The problem | Please make an exact copy of the listing, without the pictures.

Record extracts |

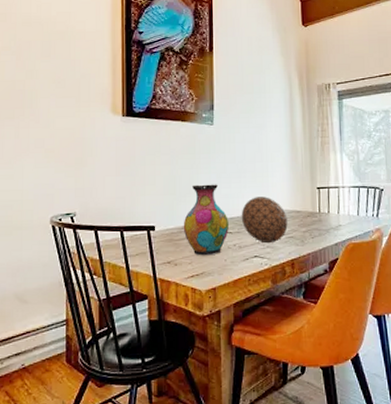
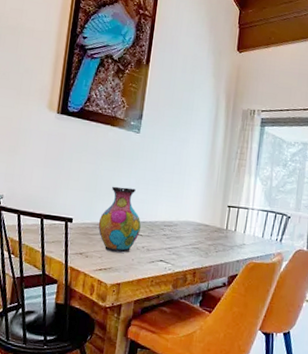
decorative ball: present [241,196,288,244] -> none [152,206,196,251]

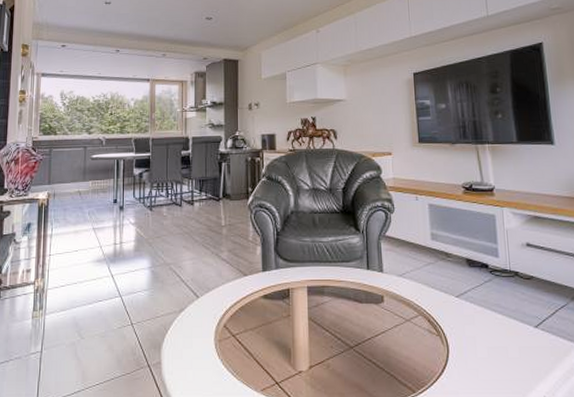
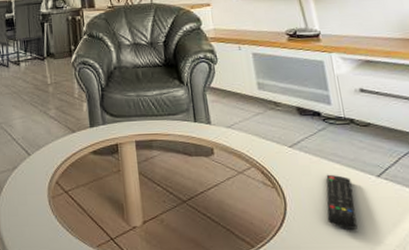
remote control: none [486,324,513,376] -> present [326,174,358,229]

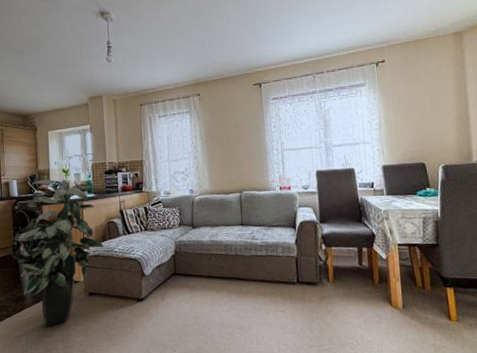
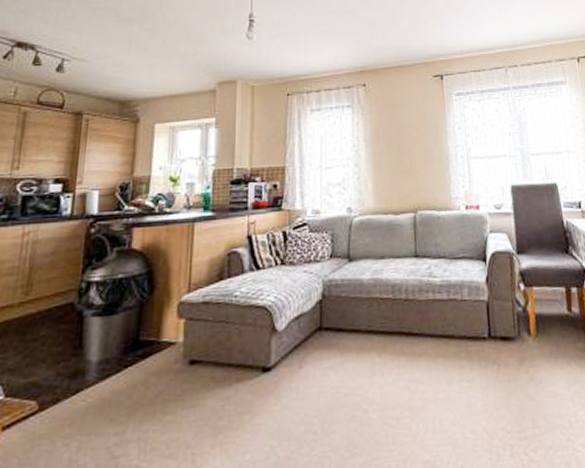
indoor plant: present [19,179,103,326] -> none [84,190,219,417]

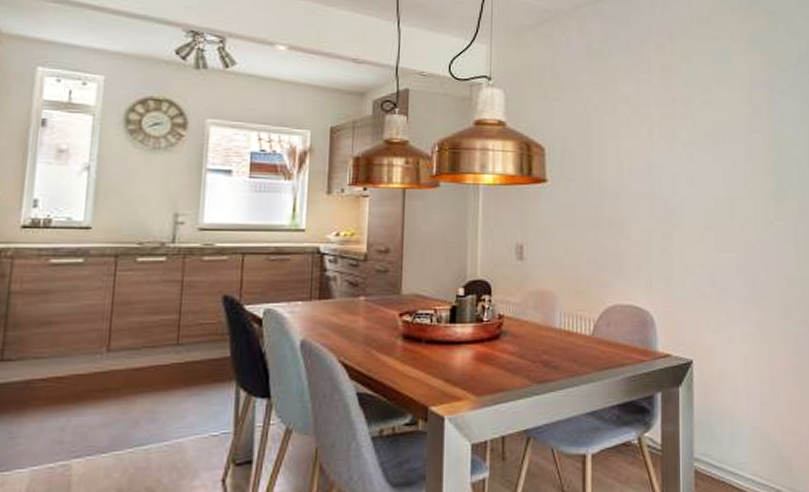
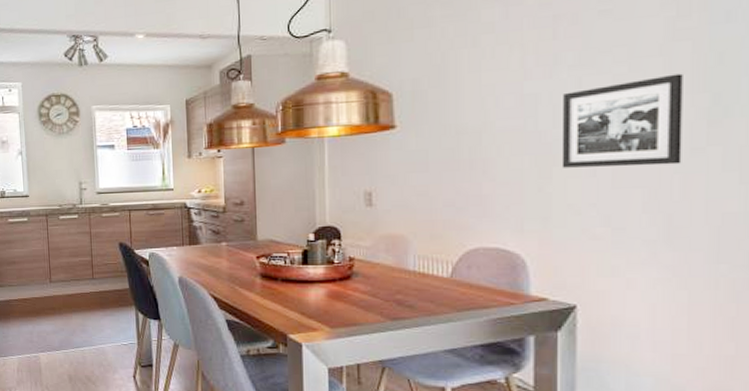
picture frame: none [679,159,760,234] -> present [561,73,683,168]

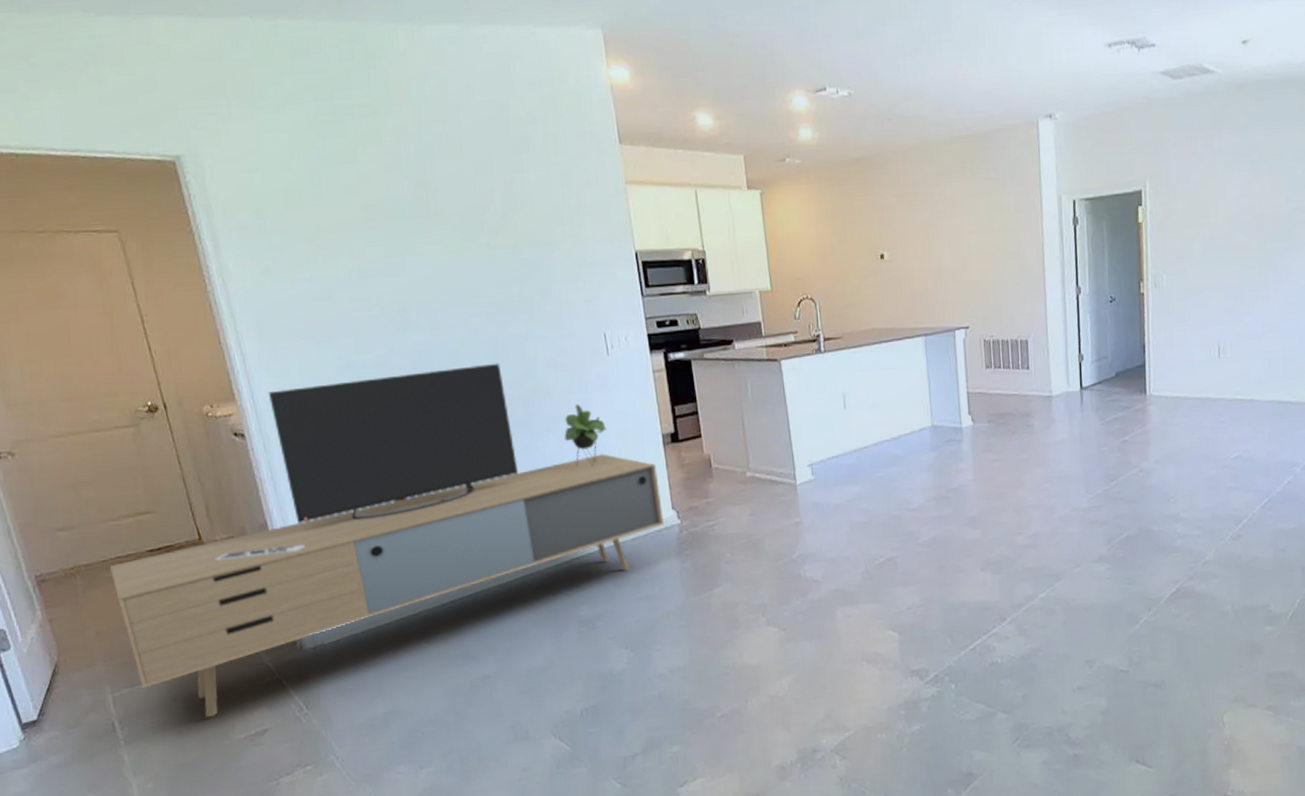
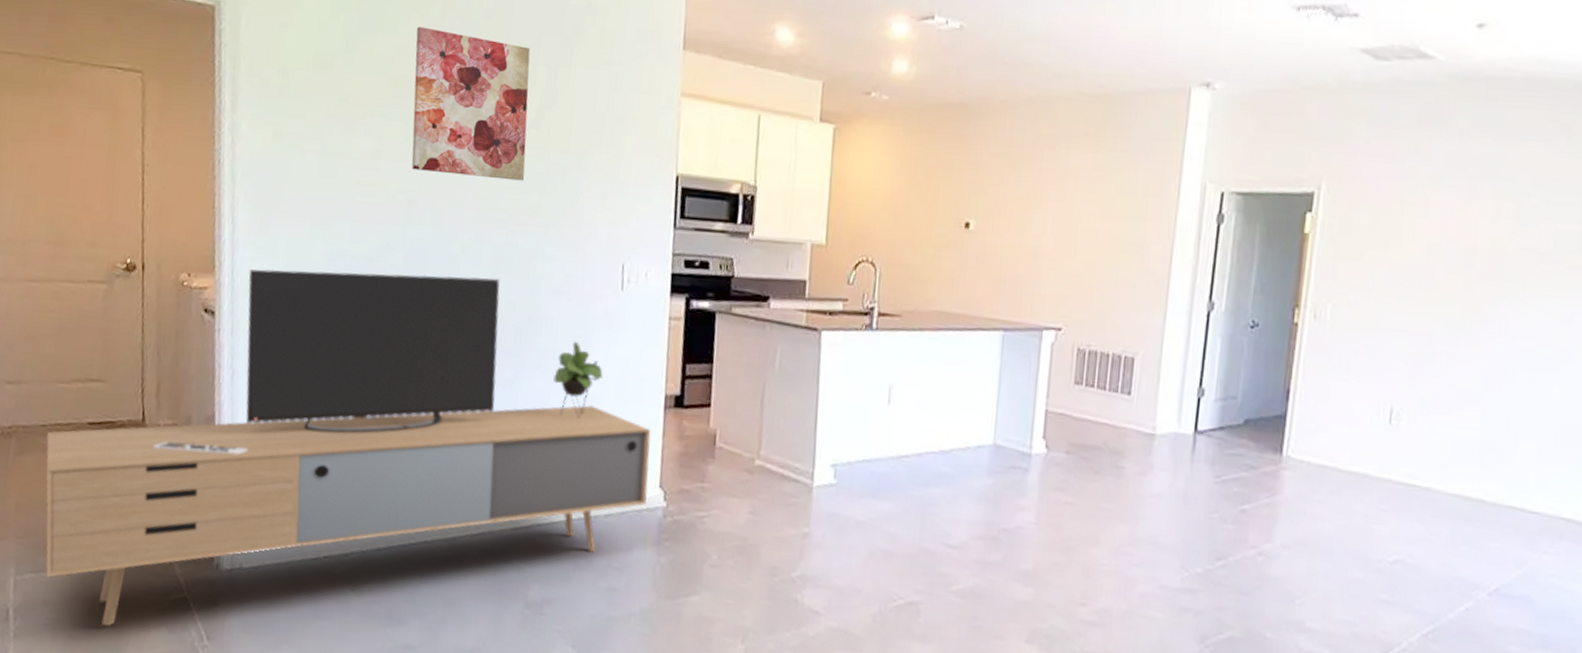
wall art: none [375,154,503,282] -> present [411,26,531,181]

Response |
decorative ball: present [241,196,288,244] -> none [152,206,196,251]

remote control: none [486,324,513,376] -> present [326,174,358,229]

indoor plant: present [19,179,103,326] -> none [84,190,219,417]

picture frame: none [679,159,760,234] -> present [561,73,683,168]

wall art: none [375,154,503,282] -> present [411,26,531,181]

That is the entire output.